Recurrence is rare and probably due to incomplete excision[7,21]. Further investigations were performed to exclude schwannomatosis or NF2. Absence of other schwannomas and lack of family history of schwannoma theoretically excluded both conditions (see diagnostic criteria in Tables 1 and 2). The presence of a germline NF2 mutation was excluded by a thorough genetic analysis. We performed direct sequencing of all coding exons of the NF2 gene. Deletion was excluded by MLPA. This mutation detection strategy, ideally performed on the original tumor specimen, allows the detection of a germline mutation in > 90% of NF2 patients with a family history of the disease, and in > 70% of sporadic cases.
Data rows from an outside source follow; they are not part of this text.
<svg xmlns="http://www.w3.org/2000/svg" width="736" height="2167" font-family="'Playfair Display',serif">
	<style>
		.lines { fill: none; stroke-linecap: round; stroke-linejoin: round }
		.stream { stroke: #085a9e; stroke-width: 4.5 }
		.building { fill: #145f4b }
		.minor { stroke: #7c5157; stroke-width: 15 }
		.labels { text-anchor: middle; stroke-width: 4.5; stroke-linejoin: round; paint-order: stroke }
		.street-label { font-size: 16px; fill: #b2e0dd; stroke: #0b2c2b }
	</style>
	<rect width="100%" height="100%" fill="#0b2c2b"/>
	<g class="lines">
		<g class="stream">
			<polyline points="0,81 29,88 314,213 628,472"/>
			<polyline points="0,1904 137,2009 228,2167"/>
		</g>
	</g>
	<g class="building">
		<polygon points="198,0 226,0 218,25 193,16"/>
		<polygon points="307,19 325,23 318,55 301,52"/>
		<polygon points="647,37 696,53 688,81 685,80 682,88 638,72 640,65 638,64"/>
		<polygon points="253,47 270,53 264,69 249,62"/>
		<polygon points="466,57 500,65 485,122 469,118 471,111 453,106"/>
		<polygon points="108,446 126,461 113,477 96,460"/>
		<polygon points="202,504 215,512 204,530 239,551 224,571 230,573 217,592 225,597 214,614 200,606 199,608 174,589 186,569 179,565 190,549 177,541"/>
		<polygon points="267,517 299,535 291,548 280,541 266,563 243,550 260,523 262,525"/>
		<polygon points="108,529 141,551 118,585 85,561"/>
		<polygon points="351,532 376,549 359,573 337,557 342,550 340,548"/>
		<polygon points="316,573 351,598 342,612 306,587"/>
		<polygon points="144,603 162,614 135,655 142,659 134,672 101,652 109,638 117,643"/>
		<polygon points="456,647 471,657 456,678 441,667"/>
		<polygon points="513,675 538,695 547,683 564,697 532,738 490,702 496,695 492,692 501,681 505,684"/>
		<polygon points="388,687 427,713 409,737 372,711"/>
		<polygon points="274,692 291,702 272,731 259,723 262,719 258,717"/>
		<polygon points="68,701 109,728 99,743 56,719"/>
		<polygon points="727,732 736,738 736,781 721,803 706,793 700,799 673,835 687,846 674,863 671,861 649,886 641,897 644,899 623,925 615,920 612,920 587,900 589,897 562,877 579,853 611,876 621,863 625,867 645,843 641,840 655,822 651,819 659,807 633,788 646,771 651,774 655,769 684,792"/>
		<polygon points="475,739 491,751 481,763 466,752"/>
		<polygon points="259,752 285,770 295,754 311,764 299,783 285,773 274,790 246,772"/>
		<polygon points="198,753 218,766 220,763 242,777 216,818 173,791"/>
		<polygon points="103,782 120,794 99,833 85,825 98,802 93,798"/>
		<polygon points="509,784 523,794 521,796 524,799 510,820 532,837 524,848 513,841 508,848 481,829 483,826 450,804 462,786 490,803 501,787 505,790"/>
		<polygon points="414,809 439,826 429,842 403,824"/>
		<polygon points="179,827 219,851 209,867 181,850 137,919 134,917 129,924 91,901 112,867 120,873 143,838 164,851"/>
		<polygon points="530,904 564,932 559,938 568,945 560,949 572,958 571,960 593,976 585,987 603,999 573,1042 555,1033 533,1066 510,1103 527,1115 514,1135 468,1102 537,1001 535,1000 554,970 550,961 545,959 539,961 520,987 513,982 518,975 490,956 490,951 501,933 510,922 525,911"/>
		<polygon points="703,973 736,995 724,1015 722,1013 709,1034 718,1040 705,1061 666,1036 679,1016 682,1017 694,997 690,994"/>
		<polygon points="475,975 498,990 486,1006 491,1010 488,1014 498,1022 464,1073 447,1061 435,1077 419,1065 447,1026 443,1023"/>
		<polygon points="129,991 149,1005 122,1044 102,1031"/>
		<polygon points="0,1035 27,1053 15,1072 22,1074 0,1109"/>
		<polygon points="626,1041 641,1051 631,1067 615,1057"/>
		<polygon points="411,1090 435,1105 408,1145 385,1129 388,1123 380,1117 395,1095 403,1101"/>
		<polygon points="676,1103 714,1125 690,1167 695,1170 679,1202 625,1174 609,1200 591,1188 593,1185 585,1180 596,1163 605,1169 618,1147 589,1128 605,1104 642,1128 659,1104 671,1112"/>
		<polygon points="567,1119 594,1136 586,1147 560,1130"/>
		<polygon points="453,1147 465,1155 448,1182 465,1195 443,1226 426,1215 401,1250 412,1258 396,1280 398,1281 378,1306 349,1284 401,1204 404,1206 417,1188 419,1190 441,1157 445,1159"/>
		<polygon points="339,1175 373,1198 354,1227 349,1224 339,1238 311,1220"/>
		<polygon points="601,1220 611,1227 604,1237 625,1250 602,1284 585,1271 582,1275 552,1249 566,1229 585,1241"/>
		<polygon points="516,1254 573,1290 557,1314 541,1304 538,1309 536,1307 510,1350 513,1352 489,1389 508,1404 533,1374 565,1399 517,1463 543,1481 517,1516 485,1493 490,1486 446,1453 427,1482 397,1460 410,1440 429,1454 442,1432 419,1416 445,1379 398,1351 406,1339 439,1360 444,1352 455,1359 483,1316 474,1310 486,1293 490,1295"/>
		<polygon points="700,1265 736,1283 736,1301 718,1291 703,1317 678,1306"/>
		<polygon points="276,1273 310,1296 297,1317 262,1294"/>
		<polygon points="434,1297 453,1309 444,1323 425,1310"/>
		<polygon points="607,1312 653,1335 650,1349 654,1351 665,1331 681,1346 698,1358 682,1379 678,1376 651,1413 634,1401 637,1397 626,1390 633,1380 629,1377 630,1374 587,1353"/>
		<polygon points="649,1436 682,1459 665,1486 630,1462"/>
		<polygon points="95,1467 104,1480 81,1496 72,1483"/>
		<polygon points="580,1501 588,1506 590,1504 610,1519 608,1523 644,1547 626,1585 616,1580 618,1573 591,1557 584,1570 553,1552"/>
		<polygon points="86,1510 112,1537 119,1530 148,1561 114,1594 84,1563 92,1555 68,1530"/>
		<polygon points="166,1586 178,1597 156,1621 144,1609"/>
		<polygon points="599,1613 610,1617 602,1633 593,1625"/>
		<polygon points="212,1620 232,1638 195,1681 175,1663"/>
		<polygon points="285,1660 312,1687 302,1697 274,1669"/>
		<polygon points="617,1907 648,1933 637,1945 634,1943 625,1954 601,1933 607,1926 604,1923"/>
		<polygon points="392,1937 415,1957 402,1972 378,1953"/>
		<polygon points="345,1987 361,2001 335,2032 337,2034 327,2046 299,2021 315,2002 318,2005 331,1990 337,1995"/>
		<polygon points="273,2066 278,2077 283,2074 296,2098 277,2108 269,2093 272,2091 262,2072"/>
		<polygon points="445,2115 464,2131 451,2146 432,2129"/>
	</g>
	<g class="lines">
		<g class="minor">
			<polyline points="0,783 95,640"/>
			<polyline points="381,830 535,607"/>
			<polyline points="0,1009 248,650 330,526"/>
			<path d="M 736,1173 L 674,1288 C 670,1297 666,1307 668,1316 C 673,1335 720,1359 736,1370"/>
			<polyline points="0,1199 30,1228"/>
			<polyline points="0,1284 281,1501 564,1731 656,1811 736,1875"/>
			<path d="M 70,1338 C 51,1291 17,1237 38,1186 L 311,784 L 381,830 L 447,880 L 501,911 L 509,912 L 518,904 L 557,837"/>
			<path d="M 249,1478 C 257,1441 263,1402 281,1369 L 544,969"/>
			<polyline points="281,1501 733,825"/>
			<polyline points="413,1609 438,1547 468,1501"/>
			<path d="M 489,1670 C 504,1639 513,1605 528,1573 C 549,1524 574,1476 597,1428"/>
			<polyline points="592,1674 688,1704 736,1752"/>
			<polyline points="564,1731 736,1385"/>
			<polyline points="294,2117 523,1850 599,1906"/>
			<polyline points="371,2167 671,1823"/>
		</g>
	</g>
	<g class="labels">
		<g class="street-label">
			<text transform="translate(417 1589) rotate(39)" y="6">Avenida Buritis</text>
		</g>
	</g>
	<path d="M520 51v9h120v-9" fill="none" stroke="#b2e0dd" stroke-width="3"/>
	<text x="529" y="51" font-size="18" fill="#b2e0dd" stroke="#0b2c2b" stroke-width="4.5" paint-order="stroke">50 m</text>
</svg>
However, it is probably only justified in sporadic unilateral vestibular schwannoma in patients aged < 20 years, unless other features of NF2 are present[24].
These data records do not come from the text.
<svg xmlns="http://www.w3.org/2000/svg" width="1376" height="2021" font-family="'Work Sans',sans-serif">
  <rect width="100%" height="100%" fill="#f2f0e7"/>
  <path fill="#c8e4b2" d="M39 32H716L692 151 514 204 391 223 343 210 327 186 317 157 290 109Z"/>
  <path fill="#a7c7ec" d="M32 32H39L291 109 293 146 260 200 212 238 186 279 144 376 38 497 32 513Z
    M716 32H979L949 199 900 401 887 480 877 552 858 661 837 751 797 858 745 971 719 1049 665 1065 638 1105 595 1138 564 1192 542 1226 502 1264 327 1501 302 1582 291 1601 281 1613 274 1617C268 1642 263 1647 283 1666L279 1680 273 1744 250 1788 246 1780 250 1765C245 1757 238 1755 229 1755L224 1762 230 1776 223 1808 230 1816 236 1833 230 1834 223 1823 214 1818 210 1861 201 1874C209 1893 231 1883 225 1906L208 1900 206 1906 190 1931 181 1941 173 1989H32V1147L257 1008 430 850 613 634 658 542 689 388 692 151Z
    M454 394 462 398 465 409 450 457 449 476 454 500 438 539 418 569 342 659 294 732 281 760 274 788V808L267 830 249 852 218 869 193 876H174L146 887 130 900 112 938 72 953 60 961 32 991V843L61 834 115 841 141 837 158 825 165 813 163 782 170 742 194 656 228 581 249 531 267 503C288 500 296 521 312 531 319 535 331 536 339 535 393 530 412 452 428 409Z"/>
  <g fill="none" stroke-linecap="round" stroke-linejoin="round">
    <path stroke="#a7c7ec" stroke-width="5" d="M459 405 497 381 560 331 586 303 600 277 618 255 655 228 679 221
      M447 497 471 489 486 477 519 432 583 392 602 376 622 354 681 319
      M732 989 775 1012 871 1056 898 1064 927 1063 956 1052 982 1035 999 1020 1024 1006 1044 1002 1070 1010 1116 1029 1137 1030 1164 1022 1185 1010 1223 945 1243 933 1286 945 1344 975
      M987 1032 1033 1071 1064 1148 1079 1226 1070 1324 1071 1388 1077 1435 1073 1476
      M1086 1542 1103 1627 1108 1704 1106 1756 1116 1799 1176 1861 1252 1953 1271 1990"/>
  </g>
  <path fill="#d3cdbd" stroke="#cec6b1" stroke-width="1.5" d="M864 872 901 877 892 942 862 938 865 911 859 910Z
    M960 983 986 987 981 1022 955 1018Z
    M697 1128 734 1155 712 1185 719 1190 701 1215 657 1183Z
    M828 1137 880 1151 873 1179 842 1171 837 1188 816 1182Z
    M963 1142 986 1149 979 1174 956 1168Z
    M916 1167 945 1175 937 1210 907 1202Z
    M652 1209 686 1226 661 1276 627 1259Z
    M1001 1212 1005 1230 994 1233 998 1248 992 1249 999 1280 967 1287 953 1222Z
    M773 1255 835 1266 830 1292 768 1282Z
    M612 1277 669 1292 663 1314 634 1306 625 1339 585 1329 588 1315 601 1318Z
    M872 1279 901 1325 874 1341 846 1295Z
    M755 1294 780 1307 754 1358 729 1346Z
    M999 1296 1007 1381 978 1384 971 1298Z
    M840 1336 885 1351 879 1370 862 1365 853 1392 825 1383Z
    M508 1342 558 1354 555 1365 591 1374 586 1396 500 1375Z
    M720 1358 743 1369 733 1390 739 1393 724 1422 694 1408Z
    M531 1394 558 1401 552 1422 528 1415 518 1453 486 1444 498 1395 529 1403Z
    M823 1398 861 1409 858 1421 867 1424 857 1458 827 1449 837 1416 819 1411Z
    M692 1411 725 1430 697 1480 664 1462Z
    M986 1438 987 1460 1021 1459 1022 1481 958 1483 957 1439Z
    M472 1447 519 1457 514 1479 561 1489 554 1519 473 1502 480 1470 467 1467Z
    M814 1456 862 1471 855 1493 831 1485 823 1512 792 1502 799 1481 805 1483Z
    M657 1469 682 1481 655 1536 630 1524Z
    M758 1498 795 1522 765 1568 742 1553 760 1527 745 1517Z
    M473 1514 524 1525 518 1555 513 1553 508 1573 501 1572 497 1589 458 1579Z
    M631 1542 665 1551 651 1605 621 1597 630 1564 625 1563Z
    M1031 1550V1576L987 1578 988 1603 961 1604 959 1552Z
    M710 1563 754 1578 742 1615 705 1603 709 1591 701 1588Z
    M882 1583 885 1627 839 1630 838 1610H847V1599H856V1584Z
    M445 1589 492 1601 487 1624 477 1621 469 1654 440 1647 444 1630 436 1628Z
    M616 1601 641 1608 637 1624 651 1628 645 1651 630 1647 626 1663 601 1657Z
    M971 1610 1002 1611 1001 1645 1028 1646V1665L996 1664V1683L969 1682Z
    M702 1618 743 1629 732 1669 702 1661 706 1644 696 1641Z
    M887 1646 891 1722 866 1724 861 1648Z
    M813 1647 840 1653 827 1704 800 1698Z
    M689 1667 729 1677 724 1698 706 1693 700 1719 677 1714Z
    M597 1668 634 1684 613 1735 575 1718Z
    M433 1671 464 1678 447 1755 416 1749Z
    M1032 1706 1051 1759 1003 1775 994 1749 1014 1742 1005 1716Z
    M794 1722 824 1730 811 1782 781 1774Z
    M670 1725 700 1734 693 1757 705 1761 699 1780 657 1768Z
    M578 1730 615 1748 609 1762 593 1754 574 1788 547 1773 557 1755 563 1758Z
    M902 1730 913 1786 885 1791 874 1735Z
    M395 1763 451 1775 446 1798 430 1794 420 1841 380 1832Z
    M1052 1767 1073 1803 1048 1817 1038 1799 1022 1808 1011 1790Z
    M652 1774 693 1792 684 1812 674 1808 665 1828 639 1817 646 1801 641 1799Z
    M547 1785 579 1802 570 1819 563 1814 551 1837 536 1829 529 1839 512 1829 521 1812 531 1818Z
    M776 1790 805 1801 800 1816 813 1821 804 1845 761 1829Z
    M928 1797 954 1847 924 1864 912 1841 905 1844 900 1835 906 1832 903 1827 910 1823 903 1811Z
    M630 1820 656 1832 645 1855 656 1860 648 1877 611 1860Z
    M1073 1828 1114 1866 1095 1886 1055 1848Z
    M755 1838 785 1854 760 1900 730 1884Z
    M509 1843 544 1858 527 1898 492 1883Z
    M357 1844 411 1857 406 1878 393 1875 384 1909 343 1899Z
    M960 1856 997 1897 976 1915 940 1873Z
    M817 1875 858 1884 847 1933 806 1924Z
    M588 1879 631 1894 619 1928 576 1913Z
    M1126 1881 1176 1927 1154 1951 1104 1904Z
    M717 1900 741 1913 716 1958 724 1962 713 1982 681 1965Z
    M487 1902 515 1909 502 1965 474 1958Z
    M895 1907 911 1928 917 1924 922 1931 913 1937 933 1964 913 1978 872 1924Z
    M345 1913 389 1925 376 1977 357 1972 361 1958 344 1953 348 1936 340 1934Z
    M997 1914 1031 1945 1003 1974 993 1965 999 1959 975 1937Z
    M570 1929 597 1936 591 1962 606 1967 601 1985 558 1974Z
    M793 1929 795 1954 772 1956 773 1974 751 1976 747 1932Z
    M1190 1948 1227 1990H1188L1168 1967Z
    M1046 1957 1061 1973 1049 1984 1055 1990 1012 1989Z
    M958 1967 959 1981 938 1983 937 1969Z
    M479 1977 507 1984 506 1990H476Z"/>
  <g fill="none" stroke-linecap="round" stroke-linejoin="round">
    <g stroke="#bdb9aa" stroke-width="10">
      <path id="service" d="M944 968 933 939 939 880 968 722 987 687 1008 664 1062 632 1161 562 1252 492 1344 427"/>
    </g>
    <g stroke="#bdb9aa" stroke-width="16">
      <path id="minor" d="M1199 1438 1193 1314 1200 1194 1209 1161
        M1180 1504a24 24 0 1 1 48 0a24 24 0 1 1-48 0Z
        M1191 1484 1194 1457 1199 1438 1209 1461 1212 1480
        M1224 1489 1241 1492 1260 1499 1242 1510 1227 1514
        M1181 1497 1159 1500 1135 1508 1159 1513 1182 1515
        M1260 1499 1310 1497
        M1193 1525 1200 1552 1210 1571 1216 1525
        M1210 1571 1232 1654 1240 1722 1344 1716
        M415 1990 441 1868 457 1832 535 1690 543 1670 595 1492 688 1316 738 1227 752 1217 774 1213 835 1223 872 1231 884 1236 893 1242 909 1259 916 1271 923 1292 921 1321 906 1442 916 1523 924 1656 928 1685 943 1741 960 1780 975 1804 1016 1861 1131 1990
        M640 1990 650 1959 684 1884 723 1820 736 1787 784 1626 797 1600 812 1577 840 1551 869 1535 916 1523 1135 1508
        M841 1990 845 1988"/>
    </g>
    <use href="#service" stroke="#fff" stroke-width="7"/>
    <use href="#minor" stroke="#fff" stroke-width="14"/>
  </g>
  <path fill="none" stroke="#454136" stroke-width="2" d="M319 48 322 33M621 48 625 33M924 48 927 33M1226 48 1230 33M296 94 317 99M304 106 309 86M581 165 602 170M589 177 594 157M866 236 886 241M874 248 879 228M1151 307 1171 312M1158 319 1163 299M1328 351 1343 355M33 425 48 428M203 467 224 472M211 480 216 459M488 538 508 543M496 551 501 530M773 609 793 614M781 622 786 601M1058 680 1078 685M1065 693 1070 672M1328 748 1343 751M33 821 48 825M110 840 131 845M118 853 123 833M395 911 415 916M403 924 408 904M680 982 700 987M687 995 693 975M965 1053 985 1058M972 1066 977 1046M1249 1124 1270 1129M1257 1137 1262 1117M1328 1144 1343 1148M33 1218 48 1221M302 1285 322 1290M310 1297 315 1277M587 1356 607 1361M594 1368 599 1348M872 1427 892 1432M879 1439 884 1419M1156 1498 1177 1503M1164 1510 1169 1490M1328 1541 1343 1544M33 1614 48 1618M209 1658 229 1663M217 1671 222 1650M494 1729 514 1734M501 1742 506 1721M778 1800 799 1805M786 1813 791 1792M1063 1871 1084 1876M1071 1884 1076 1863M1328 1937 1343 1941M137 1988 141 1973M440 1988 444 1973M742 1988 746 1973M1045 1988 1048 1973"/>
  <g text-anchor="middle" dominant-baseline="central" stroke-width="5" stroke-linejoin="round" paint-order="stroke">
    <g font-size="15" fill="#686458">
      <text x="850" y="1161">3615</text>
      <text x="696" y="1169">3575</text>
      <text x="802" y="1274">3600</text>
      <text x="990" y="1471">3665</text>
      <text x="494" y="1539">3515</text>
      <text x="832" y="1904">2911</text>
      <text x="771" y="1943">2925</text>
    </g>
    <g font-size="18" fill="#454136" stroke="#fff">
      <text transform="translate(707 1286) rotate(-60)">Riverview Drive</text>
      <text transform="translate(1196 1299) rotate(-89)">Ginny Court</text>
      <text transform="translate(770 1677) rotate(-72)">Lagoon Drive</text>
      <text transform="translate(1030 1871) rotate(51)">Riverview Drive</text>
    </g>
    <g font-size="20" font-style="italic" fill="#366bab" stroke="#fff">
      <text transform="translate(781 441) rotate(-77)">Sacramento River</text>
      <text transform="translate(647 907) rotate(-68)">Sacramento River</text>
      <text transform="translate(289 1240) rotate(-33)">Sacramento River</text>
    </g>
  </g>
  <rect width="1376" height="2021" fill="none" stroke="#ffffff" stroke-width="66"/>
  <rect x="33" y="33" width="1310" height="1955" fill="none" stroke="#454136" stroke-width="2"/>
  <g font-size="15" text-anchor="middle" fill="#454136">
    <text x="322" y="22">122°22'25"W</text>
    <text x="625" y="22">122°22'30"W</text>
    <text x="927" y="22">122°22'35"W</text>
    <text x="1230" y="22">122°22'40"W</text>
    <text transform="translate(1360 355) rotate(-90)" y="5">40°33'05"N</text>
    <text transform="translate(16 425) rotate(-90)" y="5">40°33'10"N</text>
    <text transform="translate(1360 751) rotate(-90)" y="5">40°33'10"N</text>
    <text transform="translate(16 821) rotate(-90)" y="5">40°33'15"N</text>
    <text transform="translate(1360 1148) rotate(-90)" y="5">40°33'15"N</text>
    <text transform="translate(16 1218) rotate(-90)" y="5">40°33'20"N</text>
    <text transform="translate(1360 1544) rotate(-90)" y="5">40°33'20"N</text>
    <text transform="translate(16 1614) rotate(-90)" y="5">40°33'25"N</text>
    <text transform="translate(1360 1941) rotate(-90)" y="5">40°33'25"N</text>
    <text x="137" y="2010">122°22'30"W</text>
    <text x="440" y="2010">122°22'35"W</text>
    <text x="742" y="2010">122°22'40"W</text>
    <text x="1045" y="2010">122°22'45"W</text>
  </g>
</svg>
Table 1 Diagnostic criteria for NF2[22].
Definite NF2
1Bilateral vestibular schwannomas or
2Family history of NF2 (first-degree family relative) plus
a Unilateral vestibular schwannoma at age < 30 yr, or
b Any two of the following: meningioma, glioma, schwannoma or juvenile posterior subcapsular lenticular opacities/juvenile cortical cataract
Presumptive or probable NF2
1Unilateral vestibular schwannoma at age < 30 yr plus at least one of the following: meningioma, glioma, schwannoma or juvenile posterior subcapsular lenticular opacities/juvenile cortical cataract
2Multiple meningiomas (two or more) plus
a Unilateral vestibular schwannoma at age < 30 yr, or
b One of the following: glioma, schwannoma or juvenile posterior subcapsular lenticular opacities/juvenile cortical cataract
Table 2 Diagnostic criteria for schwannomatosis[23].
Definite schwannomatosis
1Two or more pathologically proved schwannomas, plus
2Lack of radiographic evidence of vestibular schwannoma at age > 18 yr
Presumptive or probable schwannomatosis
1Two or more pathologically proved schwannomas without symptoms of eighth nerve dysfunction at age > 30 yr or
2Two or more pathologically proved schwannomas in an anatomically limited distribution (single limb or segment of the spine), without symptoms of eighth nerve dysfunction, at any age

In conclusion, benign retroperitoneal schwannomas are rare tumors arising from the neural sheath of peripheral nerves. They are usually incidental findings but may become symptomatic if sufficiently large. Symptoms are usually vague and non-specific and can mimic different diseases. CT and MR findings show characteristic features, but none are specific. Diagnosis is based on histopathological examination and immunohistochemistry. Total excision is therapeutic and has a good prognosis. Genetic testing for NF2 is probably not justified in the presence of a solitary retroperitoneal schwannoma.